Ihre Politik ist von Vernunft getragen, huldigt auch sichtbar am Berliner Humboldtforum dem Ideal der Aufklärung, macht ihren Weg und ihre Sache leise und eher bescheiden. Wie der Feldmarschall Moltke es noch so schön ausdrückte, viel leisten und wenig in Erscheinung treten. Keiner kann ihr ernsthaft irgendwelche persönlichen Interessen vorwerfen, die sie verfolge. Sie lebt ihr Leben relativ bescheiden, hat es nicht nötig groß zu tun, sondern stapelt lieber tief, was sie auch längst nicht mehr nötig hätte. So gesehen macht sie das beste und vernünftigste, was diesem Land jenseits der Wirren der Parteipolitik und ihrer von Klientel geprägten Interessen passieren kann. Das scheint mir gut und vernünftig, damit - Achtung Dialektik - fühle ich mich wohl, auch wenn ich sie immer noch nicht gewählt habe, weil sie einfach in der falschen Partei ist.
Das Ideal der Vernunft und insbesondere mehr davon täte und tut der Politik gut. Bin gespannt wie Andrea Nahles, die ich auch persönlich kennenlernen durfte und die ich wirklich sehr schätze und für eine unglaublich zuverlässige und gute Arbeiterin der Politik halte, wie ihr inzwischen auch CSU-Mitglieder attestierten, nun die Opposition führen wird. Es gefällt mir nicht, dass sie die Annäherung zur SED-Nachfolgeorganisation sucht, die sich die Linke nennt, andererseits täte es Deutschland gut, wenn eine Front der politischen Polarisierung sich auflöste und im Brei der Sozialdemokratie aufginge, die alte Abspaltung der USPD und die ewigen Lügen um Spartakus und KPD ein Ende fänden nach über hundert Jahren. Doch gehe ich davon weniger aus, da auch die SPD den linken Kitsch ihrem Wesen nach schätzt und es viele Genossen gibt, die noch die Seeheimer verfluchen, den Kreis realistischer Sozialdemokraten.

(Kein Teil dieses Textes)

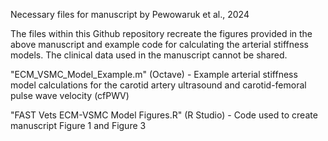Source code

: Necessary files for manuscript by Pewowaruk et al., 2024

The files within this Github repository recreate the figures provided in the above manuscript and example code for calculating the arterial stiffness models.
The clinical data used in the manuscript cannot be shared.

"ECM_VSMC_Model_Example.m" (Octave) - Example arterial stiffness model calculations for the carotid artery ultrasound and carotid-femoral pulse wave velocity (cfPWV)

"FAST Vets ECM-VSMC Model Figures.R" (R Studio) - Code used to create manuscript Figure 1 and Figure 3 
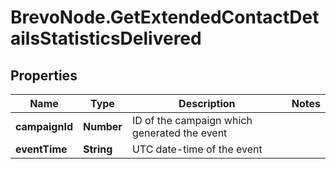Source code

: # BrevoNode.GetExtendedContactDetailsStatisticsDelivered

## Properties
Name | Type | Description | Notes
------------ | ------------- | ------------- | -------------
**campaignId** | **Number** | ID of the campaign which generated the event | 
**eventTime** | **String** | UTC date-time of the event | 


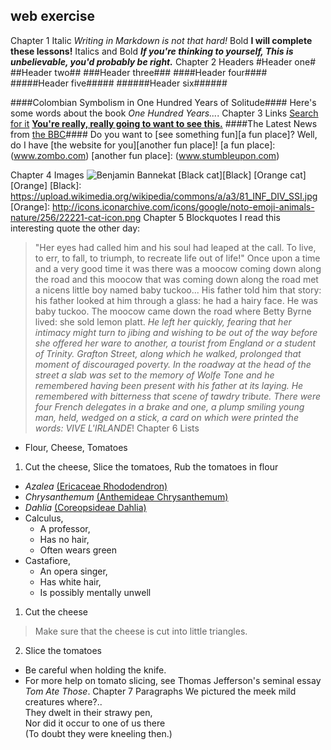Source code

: ## <Ahmad Nawaz> web exercise
Chapter 1
Italic
_Writing in Markdown is not that hard!_
Bold
**I will complete these lessons!**
Italics and Bold
**_If you're thinking to yourself, This is unbelievable, you'd probably be right._**
Chapter 2
Headers
#Header one#
##Header two##
###Header three### 
####Header four####
#####Header five#####
######Header six######

####Colombian Symbolism in One Hundred Years of Solitude####
Here's some words about the book _One Hundred Years..._.
Chapter 3
Links
[Search for it](www.google.com)
[**You're really, really going to want to see this.**](www.dailykitten.com.)
####The Latest News from [the BBC](www.bbc.com/news)####
Do you want to [see something fun][a fun place]?
Well, do I have [the website for you][another fun place]!
[a fun place]: (www.zombo.com)
[another fun place]: (www.stumbleupon.com)

Chapter 4
Images
![Benjamin Bannekat](https://upload.wikimedia.org/wikipedia/commons/5/56/Tiger.50.jpg)
[Black cat][Black]
[Orange cat][Orange]
[Black]: https://upload.wikimedia.org/wikipedia/commons/a/a3/81_INF_DIV_SSI.jpg
[Orange]: http://icons.iconarchive.com/icons/google/noto-emoji-animals-nature/256/22221-cat-icon.png
Chapter 5
Blockquotes
I read this interesting quote the other day:
> "Her eyes had called him and his soul had leaped at the call. To live, to err, to fall, to triumph, to recreate life out of life!"
> Once upon a time and a very good time it was there was a moocow coming down along the road and this moocow that was coming down along the road met a nicens little boy named baby tuckoo...
> His father told him that story: his father looked at him through a glass: he had a hairy face.
> He was baby tuckoo. The moocow came down the road where Betty Byrne lived: she sold lemon platt.
> _He left her quickly, fearing that her intimacy might turn to jibing and wishing to be out of the way before she offered her ware to another, a tourist from England or a student of Trinity. Grafton Street, along which he walked, prolonged that moment of discouraged poverty. In the roadway at the head of the street a slab was set to the memory of Wolfe Tone and he remembered having been present with his father at its laying. He remembered with bitterness that scene of tawdry tribute. There were four French delegates in a brake and one, a plump smiling young man, held, wedged on a stick, a card on which were printed the words: VIVE L'IRLANDE_!
Chapter 6
Lists
* Flour, Cheese, Tomatoes
1. Cut the cheese, Slice the tomatoes, Rub the tomatoes in flour
* _Azalea_ [(Ericaceae Rhododendron)](www.google.com)
* _Chrysanthemum_ [(Anthemideae Chrysanthemum)](www.google.com)
* _Dahlia_ [(Coreopsideae Dahlia)](www.google.com)
* Calculus, 
    * A professor,
    * Has no hair,
    * Often wears green
* Castafiore, 
    * An opera singer, 
    * Has white hair, 
    * Is possibly mentally unwell
1. Cut the cheese
  > Make sure that the cheese is cut into little triangles.
2. Slice the tomatoes
  * Be careful when holding the knife.
  * For more help on tomato slicing, see Thomas Jefferson's seminal essay _Tom Ate Those_.
Chapter 7
Paragraphs
We pictured the meek mild creatures where?..  
They dwelt in their strawy pen,  
Nor did it occur to one of us there  
(To doubt they were kneeling then.)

Aber für das Ideal der Vernunft spielt die alte Tante Sozialdemokratie vermutlich sobald keine tragende Rolle mehr, es sei denn der Altherrenverein ließe endlich mal eine Frau wirklich groß werden, statt peinlicher Ersatzkandidaten und da ist momentan außer Andrea Nahles und Manuela Schwesig nichts in Sicht und ob die stark genug sind, die Macht so an sich zu reißen, wie Merkel es nach dem Zusammenbruch Kohls in der Spendenaffäre tat, ist noch offen.

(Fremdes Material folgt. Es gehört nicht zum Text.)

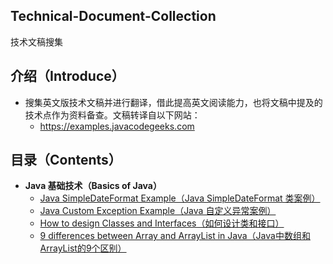 ## Technical-Document-Collection
技术文稿搜集

## 介绍（Introduce）
- 搜集英文版技术文稿并进行翻译，借此提高英文阅读能力，也将文稿中提及的技术点作为资料备查。文稿转译自以下网站：
    - https://examples.javacodegeeks.com

## 目录（Contents）
- **Java 基础技术（Basics of Java）**
	- [Java SimpleDateFormat Example（Java SimpleDateFormat 类案例）](Java-SimpleDateFormat-Example.md)
	- [Java Custom Exception Example（Java 自定义异常案例）](Java-Custom-Exception-Example.md)
	- [How to design Classes and Interfaces（如何设计类和接口）](How-to-design-Classes-and-Interfaces.md)
	- [9 differences between Array and ArrayList in Java（Java中数组和ArrayList的9个区别）](9-differences-between-Array-and-ArrayList-in-Java.md)
	
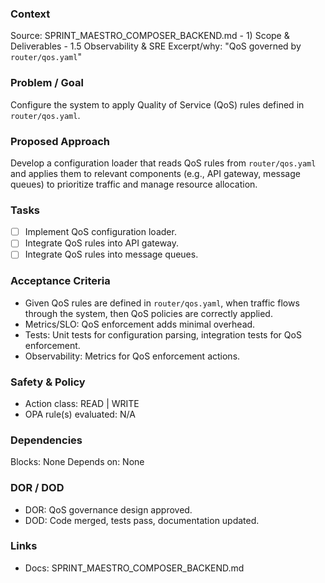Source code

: ### Context
Source: SPRINT_MAESTRO_COMPOSER_BACKEND.md - 1) Scope & Deliverables - 1.5 Observability & SRE
Excerpt/why: "QoS governed by `router/qos.yaml`"

### Problem / Goal
Configure the system to apply Quality of Service (QoS) rules defined in `router/qos.yaml`.

### Proposed Approach
Develop a configuration loader that reads QoS rules from `router/qos.yaml` and applies them to relevant components (e.g., API gateway, message queues) to prioritize traffic and manage resource allocation.

### Tasks
- [ ] Implement QoS configuration loader.
- [ ] Integrate QoS rules into API gateway.
- [ ] Integrate QoS rules into message queues.

### Acceptance Criteria
- Given QoS rules are defined in `router/qos.yaml`, when traffic flows through the system, then QoS policies are correctly applied.
- Metrics/SLO: QoS enforcement adds minimal overhead.
- Tests: Unit tests for configuration parsing, integration tests for QoS enforcement.
- Observability: Metrics for QoS enforcement actions.

### Safety & Policy
- Action class: READ | WRITE
- OPA rule(s) evaluated: N/A

### Dependencies
Blocks: None
Depends on: None

### DOR / DOD
- DOR: QoS governance design approved.
- DOD: Code merged, tests pass, documentation updated.

### Links
- Docs: SPRINT_MAESTRO_COMPOSER_BACKEND.md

In der Politik liebe ich das Ideal der Vernunft und sähe gern mehr davon. In der Liebe handelte ich gegen alle Vernunft und Erfahrung und bin der glücklichste Mann geworden, der die auch vernünftig betrachtet bestmögliche Beziehung führt, an der ich nichts mehr ändern möchte in meinem Leben. Irgendwo dazwischen leben wir wohl idealerweise irgendwie immer und lavieren zwischen der Vernunft im Alltag und dem Gefühl als Ausnahme. Wünsche mir für die Zukunft, dass es mehr Vernunft in der Politik gibt und weniger Gefühle. Möchte so wenig Staat wie möglich und diese eher überflüssig lästige Last nicht noch mit unnötigen Emotionen aufladen, sondern nüchtern verwaltet wissen. Am besten von einer klaren Analytikerin wie der Physikerin Merkel auf deren Tun Verlass ist und die meist relativ berechenbar handelt.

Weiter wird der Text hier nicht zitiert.